ActiveJob::QueueAdapters::SidekiqAdapter::JobWrapper.new(jobstr["args"]).perform

Sidekiq just passed back the job to the ActiveJob gem. The JobWrapper will execute the job. To do so, an new instance of our job is created using the “job_class” key. The MyJob instance is initialized with the hash in our “args” key. The arguments are deserialized then if needed. For instance, in our case, we will instantiate back our AppUser thanks to Global ID (remember this?). Then, eventually the #perform method is called on our job instance, the same #perform method we define every time we create a new job class!

If the job fails, it will be enqueued again depending on the retry boolean option and the number of times we allow it to be executed.
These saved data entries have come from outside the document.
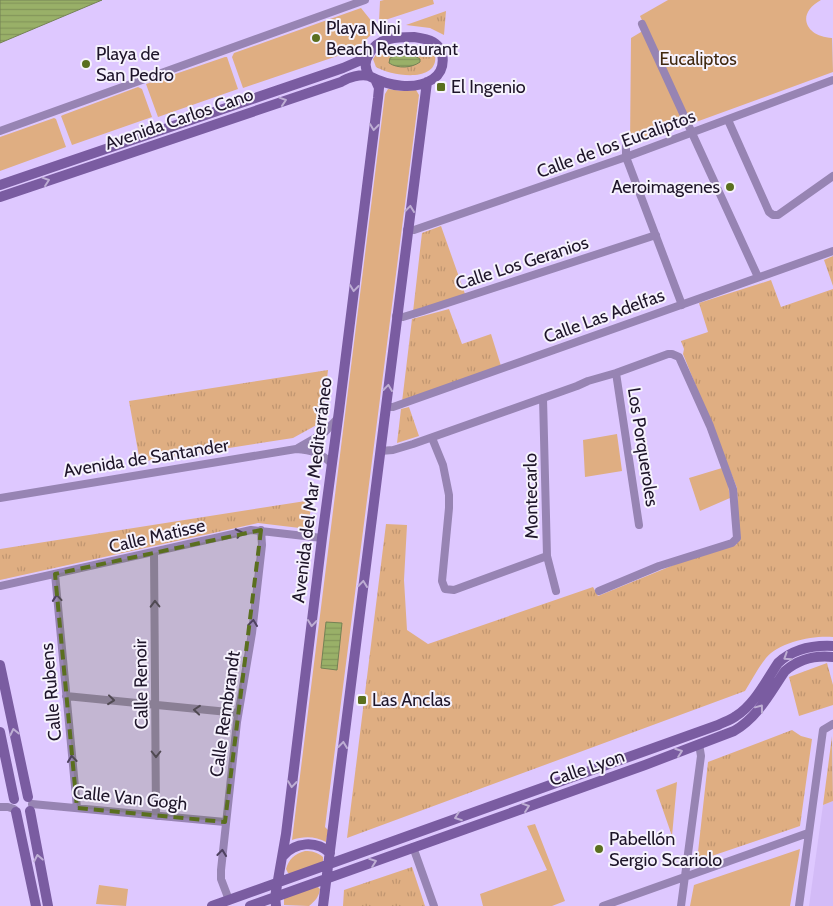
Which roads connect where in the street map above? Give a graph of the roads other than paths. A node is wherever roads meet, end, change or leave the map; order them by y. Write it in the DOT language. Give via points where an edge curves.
graph roads {
  1 [pos="365,0"];
  2 [pos="642,24"];
  3 [pos="366,58"];
  4 [pos="372,77"];
  5 [pos="833,80"];
  6 [pos="427,82"];
  7 [pos="728,120"];
  8 [pos="0,131"];
  9 [pos="691,133"];
  10 [pos="626,146"];
  11 [pos="626,157"];
  12 [pos="833,176"];
  13 [pos="0,185"];
  14 [pos="0,197"];
  15 [pos="407,230"];
  16 [pos="656,235"];
  17 [pos="833,251"];
  18 [pos="758,277"];
  19 [pos="682,305"];
  20 [pos="396,316"];
  21 [pos="616,373"];
  22 [pos="543,398"];
  23 [pos="386,407"];
  24 [pos="338,418"];
  25 [pos="432,438"];
  26 [pos="296,449"];
  27 [pos="380,451"];
  28 [pos="332,464"];
  29 [pos="0,498"];
  30 [pos="639,525"];
  31 [pos="261,530"];
  32 [pos="322,538"];
  33 [pos="154,552"];
  34 [pos="547,556"];
  35 [pos="55,574"];
  36 [pos="0,586"];
  37 [pos="556,591"];
  38 [pos="599,591"];
  39 [pos="832,655"];
  40 [pos="0,665"];
  41 [pos="66,696"];
  42 [pos="157,706"];
  43 [pos="238,713"];
  44 [pos="833,724"];
  45 [pos="0,732"];
  46 [pos="699,744"];
  47 [pos="30,804"];
  48 [pos="0,806"];
  49 [pos="14,806"];
  50 [pos="77,808"];
  51 [pos="156,816"];
  52 [pos="226,822"];
  53 [pos="808,833"];
  54 [pos="413,847"];
  55 [pos="283,856"];
  56 [pos="330,858"];
  57 [pos="327,878"];
  58 [pos="684,878"];
  59 [pos="278,882"];
  60 [pos="229,900"];
  61 [pos="276,902"];
  62 [pos="322,904"];
  63 [pos="36,906"];
  64 [pos="48,906"];
  65 [pos="212,906"];
  66 [pos="250,906"];
  67 [pos="434,906"];
  68 [pos="603,906"];
  69 [pos="680,906"];
  70 [pos="799,906"];
  1 -- 8 [label="street"];
  2 -- 9 [label="street"];
  3 -- 4 [label="street" via="366,70"];
  3 -- 6 [label="street" via="375,44 393,38 429,40 440,48 443,62 438,74"];
  3 -- 13 [label="street, Avenida Carlos Cano"];
  4 -- 6 [label="street" via="396,85"];
  14 -- 4 [label="street, Avenida Carlos Cano, one-way" via="346,78"];
  4 -- 24 [label="street, Avenida del Mar Mediterráneo, one-way" via="379,88"];
  5 -- 7 [label="street, Calle de los Eucaliptos"];
  15 -- 6 [label="street, one-way"];
  7 -- 9 [label="street, Calle de los Eucaliptos"];
  7 -- 12 [label="street" via="773,215"];
  9 -- 11 [label="street, Calle de los Eucaliptos"];
  9 -- 18 [label="street"];
  10 -- 11 [label="street"];
  11 -- 15 [label="street, Calle de los Eucaliptos"];
  11 -- 16 [label="street"];
  15 -- 20 [label="street"];
  16 -- 19 [label="street"];
  16 -- 20 [label="street, Calle Los Geranios" via="423,311"];
  17 -- 18 [label="street, Calle Las Adelfas"];
  18 -- 19 [label="street, Calle Las Adelfas"];
  19 -- 23 [label="street, Calle Las Adelfas" via="392,408"];
  23 -- 20 [label="street, one-way"];
  21 -- 22 [label="street"];
  21 -- 30 [label="street, Los Porqueroles"];
  21 -- 38 [label="street" via="668,354 679,357 710,426 733,489 738,535 732,544 660,566"];
  22 -- 25 [label="street"];
  22 -- 34 [label="street, Montecarlo"];
  23 -- 27 [label="street"];
  24 -- 26 [label="street, Avenida de Santander" via="324,433"];
  24 -- 28 [label="street, Avenida del Mar Mediterráneo"];
  25 -- 27 [label="street"];
  25 -- 34 [label="street" via="448,483 449,508 442,581 445,589 454,590"];
  26 -- 28 [label="street, Avenida de Santander" via="314,451"];
  26 -- 29 [label="street, Avenida de Santander"];
  56 -- 27 [label="street, one-way"];
  28 -- 32 [label="street, Avenida del Mar Mediterráneo"];
  31 -- 32 [label="street, Calle Matisse"];
  33 -- 31 [label="street, Calle Matisse, one-way"];
  43 -- 31 [label="street, Calle Rembrandt, one-way" via="253,624"];
  32 -- 55 [label="street, Avenida del Mar Mediterráneo, one-way"];
  33 -- 35 [label="street, Calle Matisse"];
  42 -- 33 [label="street, Calle Renoir, one-way"];
  34 -- 37 [label="street, Montecarlo"];
  35 -- 36 [label="street, Calle Matisse"];
  41 -- 35 [label="street, Calle Rubens, one-way"];
  46 -- 39 [label="street, Calle Lyon, one-way" via="746,724 785,671 796,663"];
  39 -- 56 [label="street, Calle Lyon, one-way" via="812,646 783,658 744,710 718,725"];
  47 -- 40 [label="street, one-way"];
  41 -- 42 [label="street, one-way"];
  50 -- 41 [label="street, Calle Rubens, one-way"];
  43 -- 42 [label="street, one-way"];
  42 -- 51 [label="street, Calle Renoir, one-way"];
  43 -- 52 [label="street, Calle Rembrandt"];
  44 -- 53 [label="street" via="823,730"];
  45 -- 49 [label="street"];
  54 -- 46 [label="street, Calle Lyon, one-way"];
  46 -- 58 [label="street" via="701,756"];
  47 -- 49 [label="street" via="23,814"];
  47 -- 49 [label="street" via="21,795"];
  47 -- 50 [label="street, Calle Van Gogh"];
  64 -- 47 [label="street, one-way"];
  48 -- 49 [label="street" via="2,803"];
  49 -- 63 [label="street"];
  50 -- 51 [label="street, Calle Van Gogh"];
  51 -- 52 [label="street, Calle Van Gogh"];
  60 -- 52 [label="street, Calle Rembrandt, one-way" via="220,870"];
  53 -- 58 [label="street"];
  53 -- 70 [label="street"];
  57 -- 54 [label="street, Calle Lyon, one-way"];
  54 -- 67 [label="street"];
  55 -- 56 [label="street" via="291,848 304,844 319,846"];
  55 -- 59 [label="street, Avenida del Mar Mediterráneo"];
  56 -- 57 [label="street"];
  56 -- 59 [label="street, Calle Lyon"];
  57 -- 61 [label="street, Calle Lyon"];
  57 -- 62 [label="street"];
  58 -- 68 [label="street"];
  58 -- 69 [label="street"];
  59 -- 60 [label="street, Calle Lyon"];
  59 -- 61 [label="street, Avenida del Mar Mediterráneo"];
  60 -- 65 [label="street, Calle Lyon"];
  61 -- 66 [label="street, Calle Lyon"];
}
There will be then a specific retry queue for a given initial queue on Redis.

In the meantime, each Sidekiq::Processor keep trying fetching new jobs from Redis and passing them to ActiveJob until we tell it to stop.

This was an overview of how ActiveJob and Sidekiq work together on a deeper level than usual. I hoped you enjoyed this article!